In the wake of the Bar Kokhba Revolt, the Rabbis ruled that the emerging Christian community was not to be considered part of the Jewish people. Their decision rested largely on nontheological grounds, namely, that the church, even in the Land of Israel, had become largely gentile. Furthermore, the Christians had refused to support the Jewish revolt, spurning its messianic overtones. Thus, the earlier schism that had merely separated the two communities finally became irreparable.
The Bar Kokhba period represented a watershed in the shaping of Jewish identity. Not only the Christians but also the Samaritans—the surviving remnant of ancient North Israelites—were now regarded for all intents and purposes as non-Jews.
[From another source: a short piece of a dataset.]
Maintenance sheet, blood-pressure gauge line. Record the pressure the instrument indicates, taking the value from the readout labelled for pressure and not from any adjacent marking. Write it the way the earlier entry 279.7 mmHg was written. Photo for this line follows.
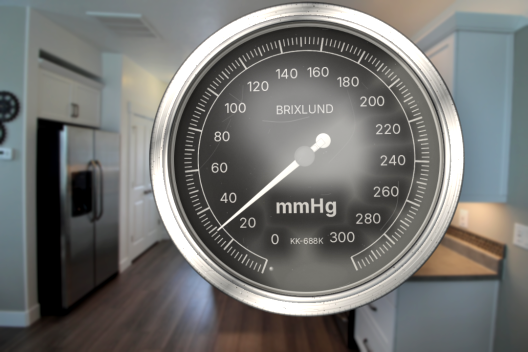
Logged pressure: 28 mmHg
The rules of Jewish identity were firmly in place. Overall, the Bar Kokhba documents testify to the continued triumph of the rabbinic consensus, which, though not eliminating all other forms of Jewish thought entirely, certainly became the dominant form of Judaism by the end of the second century.
The Qumran corpus, with its varied sectarian literature, richly represents the complex tapestry of competing Jewish approaches in the Second Temple period. By the time of the Great Revolt, the Qumran group had completed its original compositions. In the revolt itself, the Essenes and sectarian groups such as the Dead Sea sect disappeared as independent entities, as did the Sadducees, who lost their natural power base when the Temple was destroyed.
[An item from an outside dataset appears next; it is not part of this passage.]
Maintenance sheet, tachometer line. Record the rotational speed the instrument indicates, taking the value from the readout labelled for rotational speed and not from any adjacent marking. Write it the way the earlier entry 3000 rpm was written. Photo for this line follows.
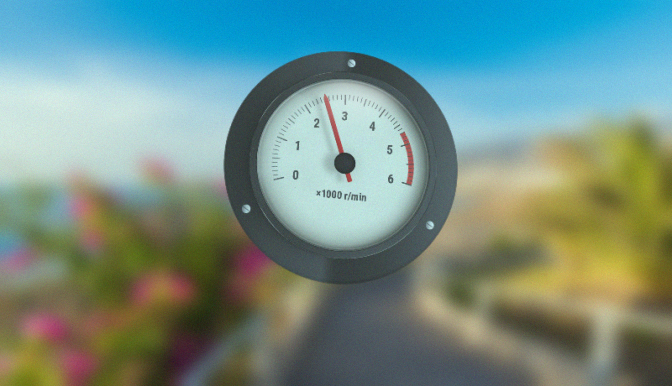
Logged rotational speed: 2500 rpm
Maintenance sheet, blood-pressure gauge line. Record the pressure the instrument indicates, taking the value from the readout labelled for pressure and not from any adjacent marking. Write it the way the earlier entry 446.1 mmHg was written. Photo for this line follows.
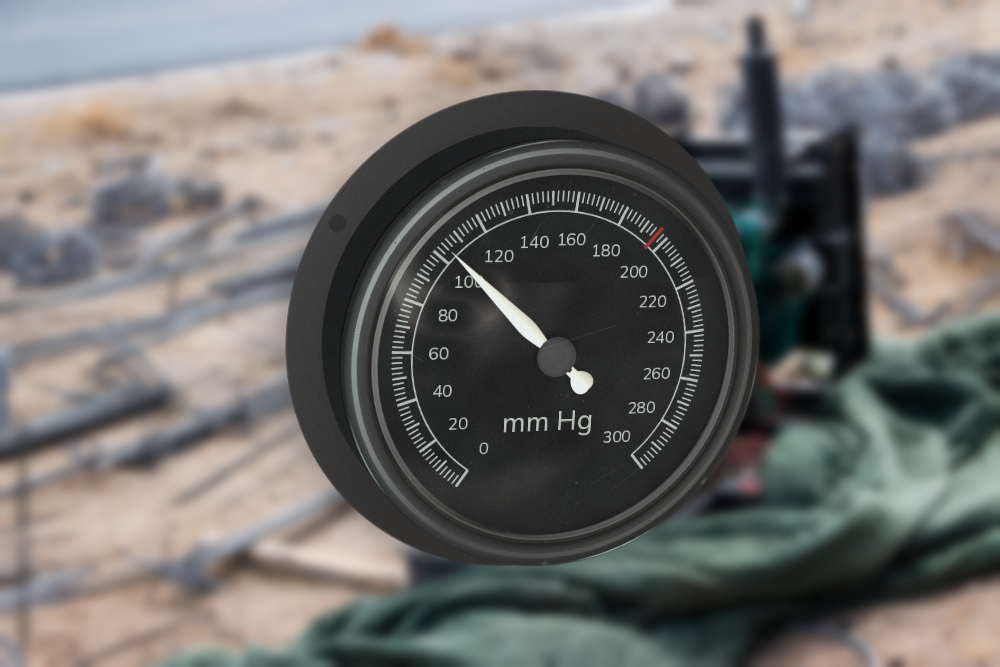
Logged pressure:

As a result of the elimination of its Jewish competition, the continuing standardization of the biblical text and of Jewish law, and a political alliance with the Romans, the Pharisaic-rabbinic movement was able to strengthen its dominant position within Judaism. By this time, Christianity had absorbed certain apocalyptic ideas of the Second Temple period; Judaism, intent on defining itself against the newly emerging religion, accordingly wrote these ideas out of its tradition. By the time of the Bar Kokhba revolt, the last vestiges of Second Temple sectarianism were gone from Judaism. The new consensus was essentially complete. From the crucible of sectarianism, revolt, and restoration had emerged the mature Judaism of the Mishnah and Talmud, which came to serve as the foundation of the Judaism we know today.